— EXERCISE INSTRUCTIONS —
Your answer must be every line below, repeated exactly.

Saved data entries

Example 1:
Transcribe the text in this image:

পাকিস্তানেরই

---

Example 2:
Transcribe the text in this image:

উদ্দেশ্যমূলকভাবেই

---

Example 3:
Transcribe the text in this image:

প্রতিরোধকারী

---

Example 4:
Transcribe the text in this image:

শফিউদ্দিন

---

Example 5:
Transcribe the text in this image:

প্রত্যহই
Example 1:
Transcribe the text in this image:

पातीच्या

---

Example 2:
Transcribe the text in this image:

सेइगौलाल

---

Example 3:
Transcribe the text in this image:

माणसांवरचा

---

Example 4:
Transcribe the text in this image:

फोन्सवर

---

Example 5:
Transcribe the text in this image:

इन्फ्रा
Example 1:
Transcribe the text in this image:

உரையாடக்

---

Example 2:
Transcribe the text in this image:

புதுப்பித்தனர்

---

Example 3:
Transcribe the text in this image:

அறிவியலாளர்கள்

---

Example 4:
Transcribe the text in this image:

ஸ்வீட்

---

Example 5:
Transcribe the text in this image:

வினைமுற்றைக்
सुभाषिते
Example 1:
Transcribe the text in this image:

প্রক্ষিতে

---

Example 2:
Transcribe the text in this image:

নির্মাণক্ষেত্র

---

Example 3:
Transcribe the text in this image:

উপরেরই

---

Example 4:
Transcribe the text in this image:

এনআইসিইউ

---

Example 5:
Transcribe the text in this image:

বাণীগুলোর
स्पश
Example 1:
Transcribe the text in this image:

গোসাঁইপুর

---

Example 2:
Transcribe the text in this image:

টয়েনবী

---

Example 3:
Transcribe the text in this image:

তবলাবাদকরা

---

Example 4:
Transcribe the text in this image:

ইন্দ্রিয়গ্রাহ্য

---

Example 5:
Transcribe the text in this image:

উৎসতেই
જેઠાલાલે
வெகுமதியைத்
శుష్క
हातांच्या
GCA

— SOLVED PROBLEM —
Example 1:
Transcribe the text in this image:

পাকিস্তানেরই

---

Example 2:
Transcribe the text in this image:

উদ্দেশ্যমূলকভাবেই

---

Example 3:
Transcribe the text in this image:

প্রতিরোধকারী

---

Example 4:
Transcribe the text in this image:

শফিউদ্দিন

---

Example 5:
Transcribe the text in this image:

প্রত্যহই
Example 1:
Transcribe the text in this image:

पातीच्या

---

Example 2:
Transcribe the text in this image:

सेइगौलाल

---

Example 3:
Transcribe the text in this image:

माणसांवरचा

---

Example 4:
Transcribe the text in this image:

फोन्सवर

---

Example 5:
Transcribe the text in this image:

इन्फ्रा
Example 1:
Transcribe the text in this image:

உரையாடக்

---

Example 2:
Transcribe the text in this image:

புதுப்பித்தனர்

---

Example 3:
Transcribe the text in this image:

அறிவியலாளர்கள்

---

Example 4:
Transcribe the text in this image:

ஸ்வீட்

---

Example 5:
Transcribe the text in this image:

வினைமுற்றைக்
सुभाषिते
Example 1:
Transcribe the text in this image:

প্রক্ষিতে

---

Example 2:
Transcribe the text in this image:

নির্মাণক্ষেত্র

---

Example 3:
Transcribe the text in this image:

উপরেরই

---

Example 4:
Transcribe the text in this image:

এনআইসিইউ

---

Example 5:
Transcribe the text in this image:

বাণীগুলোর
स्पश
Example 1:
Transcribe the text in this image:

গোসাঁইপুর

---

Example 2:
Transcribe the text in this image:

টয়েনবী

---

Example 3:
Transcribe the text in this image:

তবলাবাদকরা

---

Example 4:
Transcribe the text in this image:

ইন্দ্রিয়গ্রাহ্য

---

Example 5:
Transcribe the text in this image:

উৎসতেই
જેઠાલાલે
வெகுமதியைத்
శుష్క
हातांच्या
GCA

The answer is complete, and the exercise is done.